I heard an interesting story on NPR during my evening commute.  The reporter posits:
"Social networks such as Facebook and Twitter are helping people keep in touch with friends and family. But just how social are those networks? Are Internet communities simply "real-world" cliques moved online?"


Quite honestly, I never pondered that Facebook was anything more than a digital clique.  Looking at my own cadre of friends on Facebook, I saw some interesting patterns.  I have 653 friends.  [Yes.  I know.  Those of you with more friends are thinking, "Oh how sad." and those of you with fewer friends are just jealous.

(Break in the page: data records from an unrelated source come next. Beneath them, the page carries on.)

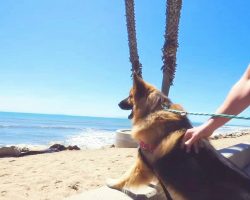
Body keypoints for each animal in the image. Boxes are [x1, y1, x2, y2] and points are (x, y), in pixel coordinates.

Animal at [108, 73, 250, 200]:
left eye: (130, 96)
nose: (118, 104)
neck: (155, 110)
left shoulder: (142, 162)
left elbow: (127, 176)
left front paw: (112, 183)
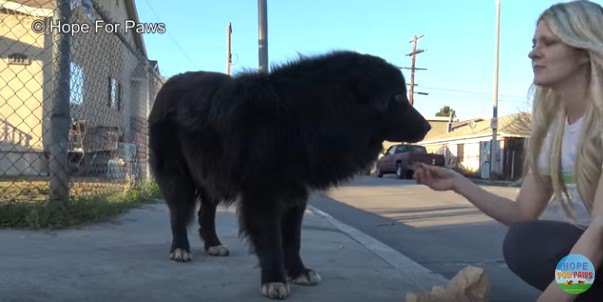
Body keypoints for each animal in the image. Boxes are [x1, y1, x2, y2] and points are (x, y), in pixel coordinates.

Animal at [147, 50, 430, 298]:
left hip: (212, 175)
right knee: (178, 212)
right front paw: (275, 280)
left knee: (205, 212)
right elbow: (272, 238)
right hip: (177, 173)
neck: (302, 115)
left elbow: (293, 239)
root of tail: (168, 84)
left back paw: (213, 244)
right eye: (398, 98)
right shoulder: (262, 194)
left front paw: (298, 272)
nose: (428, 127)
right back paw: (180, 249)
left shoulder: (296, 192)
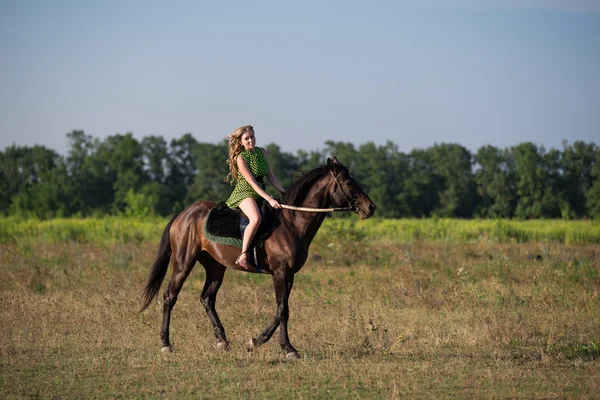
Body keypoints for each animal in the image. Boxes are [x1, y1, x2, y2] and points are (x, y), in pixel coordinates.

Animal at [141, 155, 376, 356]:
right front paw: (287, 348)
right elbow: (283, 310)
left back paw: (222, 341)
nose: (371, 207)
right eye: (348, 183)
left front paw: (256, 341)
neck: (291, 223)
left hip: (215, 267)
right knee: (170, 296)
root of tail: (183, 214)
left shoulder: (289, 275)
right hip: (183, 262)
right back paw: (166, 344)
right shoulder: (280, 272)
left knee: (207, 298)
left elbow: (281, 310)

It's all relative.]  For point of information, the average Facebook user has about 125 friends.  I appear to be ahead of the curve. 

After my dear husband (453 mutual friends), the person with whom I share the most mutual friends is a girl that went to my high school. We have 53 mutual friends. Interestingly, we were not the best of friends back in high school.  I was too nerdy for her. Either I've become much hipper after all these years or she's mellowed with age.   

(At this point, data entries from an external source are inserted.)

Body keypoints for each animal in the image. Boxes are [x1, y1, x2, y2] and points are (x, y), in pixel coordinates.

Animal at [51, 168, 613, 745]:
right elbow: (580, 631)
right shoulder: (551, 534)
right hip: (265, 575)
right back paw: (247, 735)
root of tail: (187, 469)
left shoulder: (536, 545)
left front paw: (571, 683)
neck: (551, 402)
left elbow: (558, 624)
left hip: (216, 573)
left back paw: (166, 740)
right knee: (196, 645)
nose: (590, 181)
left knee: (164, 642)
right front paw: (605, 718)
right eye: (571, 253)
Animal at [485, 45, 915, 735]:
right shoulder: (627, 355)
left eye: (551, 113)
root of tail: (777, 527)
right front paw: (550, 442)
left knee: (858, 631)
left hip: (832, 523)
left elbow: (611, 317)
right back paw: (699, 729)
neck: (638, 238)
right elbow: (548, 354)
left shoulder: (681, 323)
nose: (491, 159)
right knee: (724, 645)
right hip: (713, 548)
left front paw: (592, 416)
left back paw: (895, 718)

The NPR story maintains that Facebook's software is designed so that our "Top News" shows items that we are more likely to agree with or comment on so we will tend to see news from our friends who are most like us.  If we don't comment on it or click on it,  Facebook, in turn, pushes the information (and future information from the same friend) off of our radar.  I suppose there is some truth to this.  As I look over my list of friends, I am amazed at how many of them show up so rarely in my News Feed.  Maybe they're just not as addicted to Facebook as I am.  

I do disagree with the diversity issue, though. I have friends who are straight, gay, single,  married, and divorced. I have friends in their teens and friends in their 60s.  My news feed is frequently filled with posts by those more liberal than me (yes, it's possible) as well as those so conservative they make Dick Cheney look like a tree-hugger. I must admit, though, that my list of friends is very....oh....how shall we say...white.  I'll have to work on that. 

  
If the issue is diversity, it seems that Twitter might be the answer.  According to the article, Twitter's public format creates a more diverse forum than the private profiles of Facebook, leading to more frank and honest discussions with a greater variety of strangers brought together by common causes as varied as political issues, TV shows, and favorite shopping venues.  I have yet to jump on the Twitter bandwagon but maybe this was the information I needed to push me over the edge. 

I don't want to be perceived as anti-social.